Task details ->
Repeat the records word for word, excluding any picture.

[Records excerpted from a collection]
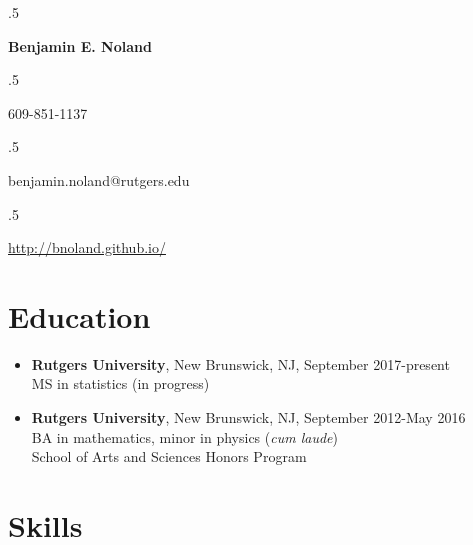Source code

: \documentclass[letterpaper,12pt]{article}
\begin{document}
\moveleft.5\hoffset\centerline{\Large\bf Benjamin E. Noland}
\smallskip
\moveleft.5\hoffset\centerline{609-851-1137}
\moveleft.5\hoffset\centerline{benjamin.noland@rutgers.edu}
\moveleft.5\hoffset\centerline{\url{http://bnoland.github.io/}}

\section*{Education}

\begin{itemize}
\item
\textbf{Rutgers University}, New Brunswick, NJ, September 2017-present \\
MS in statistics (in progress)

\item
\textbf{Rutgers University}, New Brunswick, NJ, September 2012-May 2016 \\
BA in mathematics, minor in physics (\textit{cum laude}) \\
School of Arts and Sciences Honors Program
\end{itemize}
\iffalse
\subsection*{Selection of coursework:}
\begin{itemize}
\item
\textbf{Mathematics:} Calculus, linear algebra, ordinary differential equations, real analysis, 
complex variables, differential geometry, linear programming, abstract algebra, topology 
\textit{(taken at Rutgers University)}

\item
\textbf{Physics:}
Classical mechanics, electromagnetism, astrophysics \textit{(taken at Rutgers University)}

\item
\textbf{Computer science:}
Systems programming, data structures and algorithms \textit{(taken at Princeton University while in 
high school)}; Advanced Placement computer science \textit{(taken in high school)}

\item
\textbf{Statistics:} Advanced Placement statistics \textit{(taken in high school)}, probability 
theory, regression analysis \textit{(taking at Rutgers University)}

\end{itemize}
\fi
\section*{Skills}
\end{document}
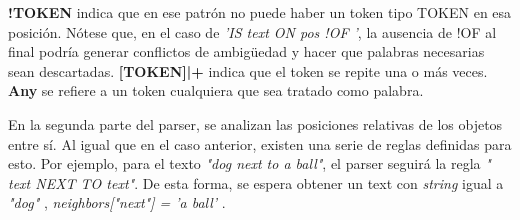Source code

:\textbf{!TOKEN} indica que en ese patr\'on no puede haber un token tipo TOKEN en esa posici\'on. N\'otese que, en el caso de \textit{'IS text ON pos !OF '}, la ausencia de !OF al final podría generar conflictos de ambigüedad y hacer que palabras necesarias sean descartadas. \textbf{[TOKEN]|+} indica que el token se repite una o m\'as veces. \textbf{Any} se refiere a un token cualquiera que sea tratado como palabra.

En la segunda parte del parser, se analizan las posiciones relativas de los objetos entre sí. Al igual que en el caso anterior, existen una serie de reglas definidas para esto. Por ejemplo, para el texto \textit{"dog next to a ball"}, el parser seguirá la regla \textit{" text NEXT TO text"}. De esta forma, se espera obtener un text con \textit{string} igual a \textit{ "dog" }, \textit{neighbors["next"] = 'a ball' }.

Task result ->
Source code

: \documentclass[letterpaper,12pt]{article}
\begin{document}
\moveleft.5\hoffset\centerline{\Large\bf Benjamin E. Noland}
\smallskip
\moveleft.5\hoffset\centerline{609-851-1137}
\moveleft.5\hoffset\centerline{benjamin.noland@rutgers.edu}
\moveleft.5\hoffset\centerline{\url{http://bnoland.github.io/}}

\section*{Education}

\begin{itemize}
\item
\textbf{Rutgers University}, New Brunswick, NJ, September 2017-present \\
MS in statistics (in progress)

\item
\textbf{Rutgers University}, New Brunswick, NJ, September 2012-May 2016 \\
BA in mathematics, minor in physics (\textit{cum laude}) \\
School of Arts and Sciences Honors Program
\end{itemize}
\iffalse
\subsection*{Selection of coursework:}
\begin{itemize}
\item
\textbf{Mathematics:} Calculus, linear algebra, ordinary differential equations, real analysis, 
complex variables, differential geometry, linear programming, abstract algebra, topology 
\textit{(taken at Rutgers University)}

\item
\textbf{Physics:}
Classical mechanics, electromagnetism, astrophysics \textit{(taken at Rutgers University)}

\item
\textbf{Computer science:}
Systems programming, data structures and algorithms \textit{(taken at Princeton University while in 
high school)}; Advanced Placement computer science \textit{(taken in high school)}

\item
\textbf{Statistics:} Advanced Placement statistics \textit{(taken in high school)}, probability 
theory, regression analysis \textit{(taking at Rutgers University)}

\end{itemize}
\fi
\section*{Skills}
\end{document}
Source code

:\textbf{!TOKEN} indica que en ese patr\'on no puede haber un token tipo TOKEN en esa posici\'on. N\'otese que, en el caso de \textit{'IS text ON pos !OF '}, la ausencia de !OF al final podría generar conflictos de ambigüedad y hacer que palabras necesarias sean descartadas. \textbf{[TOKEN]|+} indica que el token se repite una o m\'as veces. \textbf{Any} se refiere a un token cualquiera que sea tratado como palabra.

En la segunda parte del parser, se analizan las posiciones relativas de los objetos entre sí. Al igual que en el caso anterior, existen una serie de reglas definidas para esto. Por ejemplo, para el texto \textit{"dog next to a ball"}, el parser seguirá la regla \textit{" text NEXT TO text"}. De esta forma, se espera obtener un text con \textit{string} igual a \textit{ "dog" }, \textit{neighbors["next"] = 'a ball' }.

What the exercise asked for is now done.